▸ **EXTRACT PROVIDED**:
"""

## A simple one hidden layer neural net example

Start the program

In [None]:
#import py_compile
#py_compile.compile('rbm_classic.py')


print "Starting program"

### Start of mnist data setup

Import the needed modules and load the data.

In [None]:
# Import needed modules
import numpy
import theano
import theano.tensor as T
rng = numpy.random
import os
import gzip
import cPickle

try:
    import PIL.Image as Image
except ImportError:
    import Image
from utils import tile_raster_images

print "Looking for mnist data"

#############
# LOAD DATA #
#############
dataset = 'mnist.pkl.gz' 

# Download the MNIST dataset if it is not present
data_dir, data_file = os.path.split(dataset) 

# If the file does not exist and there was no data_dir specified
if not os.path.isfile(dataset) and data_dir == "":
    print "File %s not found" %dataset
    print "Looking in data directory"
    # Check if dataset is in the data directory.
    new_path = os.path.join(
        os.getcwd(),
        "Python",
        "data",
        "mnist",
        dataset
    )
    dataset = new_path

# If the dataset had a data_dir or we added the standard
# data directory, look for the file there
if not os.path.isfile(dataset):
    print "File %s not found" %dataset
    print "Downloading mnist file from web"
    # If the file is still not found, 
    # we download a copy
    import urllib
    origin = (
        'http://www.iro.umontreal.ca/~lisa/deep/data/mnist/mnist.pkl.gz'
    )
    print 'Downloading data from %s' % origin
    urllib.urlretrieve(origin, dataset)

"""

▸ **WHAT YOU HAVE TO DO**: Continue the neural net example with MNIST data loading from the point where it stops. Nothing in the listing is needed.

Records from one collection
"""

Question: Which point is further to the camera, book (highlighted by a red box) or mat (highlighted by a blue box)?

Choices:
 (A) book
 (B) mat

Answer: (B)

"""

▸ **RESULT OF THIS TASK**:
else:
    # If we find the file, we notify the user
    print "File %s found" %dataset

print '... loading data'
# Load the dataset
f = gzip.open(dataset, 'rb')
train_set, valid_set, test_set = cPickle.load(f)
f.close()
print '... data loaded'

#train_set, valid_set, test_set format: tuple(input, target)
#input is an numpy.ndarray of 2 dimensions (a matrix)
#witch row's correspond to an example. target is a
#numpy.ndarray of 1 dimensions (vector)) that have the same length as
#the number of rows in the input. It should give the target
#target to the example with the same index in the input.


start_training   = 0
start_validation = 0
start_testing    = 0

train_set_x, train_set_y = train_set

valid_set_x, valid_set_y = valid_set

test_set_x,  test_set_y  = test_set

### End of mnist or other data setup

Assign names to the different sets of data

In [None]:
Train = (train_set_x)

Valid = (valid_set_x)
Test =  (test_set_x)

Define training rate and number of training steps.
The training rate defines how fast we move towards
minimising the error (too large a training rate can make
the algorithm overshoot the minimum and never achieve stability).
The number of training steps define after how many steps we 
stop training our network.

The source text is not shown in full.